A spokesman for Milford Haven School said: "The pupil in question and his mother were informed of the consequences of breaking the uniform and appearance rules prior to doing so.
"When the rules were broken, an appropriate sanction was enforced, namely supervised study.
"This was a short-term measure which was clearly communicated and a return to the pupil's normal timetable would have been effective once he complied with the school's ruling.
"At Milford Haven School we believe it is important to maintain high standards in every aspect of school life, including uniform and appearance.
"The reason for such policies is that there is a clear link between maintaining high standards in school behaviour and academic achievement.

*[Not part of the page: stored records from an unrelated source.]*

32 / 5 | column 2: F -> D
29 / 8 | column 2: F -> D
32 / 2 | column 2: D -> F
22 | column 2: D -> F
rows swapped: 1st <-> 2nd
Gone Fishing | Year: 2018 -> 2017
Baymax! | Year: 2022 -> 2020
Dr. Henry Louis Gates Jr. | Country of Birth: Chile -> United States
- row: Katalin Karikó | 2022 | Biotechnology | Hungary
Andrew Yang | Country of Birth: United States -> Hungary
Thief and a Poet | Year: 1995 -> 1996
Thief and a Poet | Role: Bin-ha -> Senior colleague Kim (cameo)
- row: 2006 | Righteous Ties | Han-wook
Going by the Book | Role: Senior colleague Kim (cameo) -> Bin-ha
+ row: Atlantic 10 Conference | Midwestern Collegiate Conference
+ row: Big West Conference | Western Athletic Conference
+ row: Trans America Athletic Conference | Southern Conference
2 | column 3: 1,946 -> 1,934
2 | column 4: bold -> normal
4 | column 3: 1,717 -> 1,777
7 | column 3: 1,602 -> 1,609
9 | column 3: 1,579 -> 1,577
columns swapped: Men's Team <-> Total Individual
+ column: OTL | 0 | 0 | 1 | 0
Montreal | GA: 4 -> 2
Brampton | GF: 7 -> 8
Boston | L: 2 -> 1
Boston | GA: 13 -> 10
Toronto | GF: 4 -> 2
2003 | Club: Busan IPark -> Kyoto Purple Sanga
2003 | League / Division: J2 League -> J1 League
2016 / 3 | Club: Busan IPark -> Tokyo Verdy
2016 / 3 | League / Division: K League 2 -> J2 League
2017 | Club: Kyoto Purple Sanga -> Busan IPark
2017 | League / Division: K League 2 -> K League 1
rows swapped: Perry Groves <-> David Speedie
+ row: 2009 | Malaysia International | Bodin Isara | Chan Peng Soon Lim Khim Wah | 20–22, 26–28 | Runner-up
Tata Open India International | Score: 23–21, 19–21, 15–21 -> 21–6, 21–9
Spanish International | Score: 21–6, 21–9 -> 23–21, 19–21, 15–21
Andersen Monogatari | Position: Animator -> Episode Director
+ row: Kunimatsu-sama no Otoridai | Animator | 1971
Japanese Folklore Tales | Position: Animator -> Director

"And, to be fair to all our pupils, these rules must be consistently applied.
"Pupils and parents are frequently reminded of this and the vast majority are fully supportive.
"This issue has not arisen as a result of raising funds. It has arisen because of a clear breach of school rules.
"Pupils at Milford Haven School are widely praised for the work they do together in raising funds for many charities. However, this work is carried out within the boundaries of the school rules.
"While this morning's demonstration by some pupils was disappointing and ill-advised, lessons for the vast majority of pupils continued as normal."
A spokesman for Pembrokeshire County Council said: "We are confident that the vast majority of parents will support the school in its efforts to raise academic standards and implement school rules."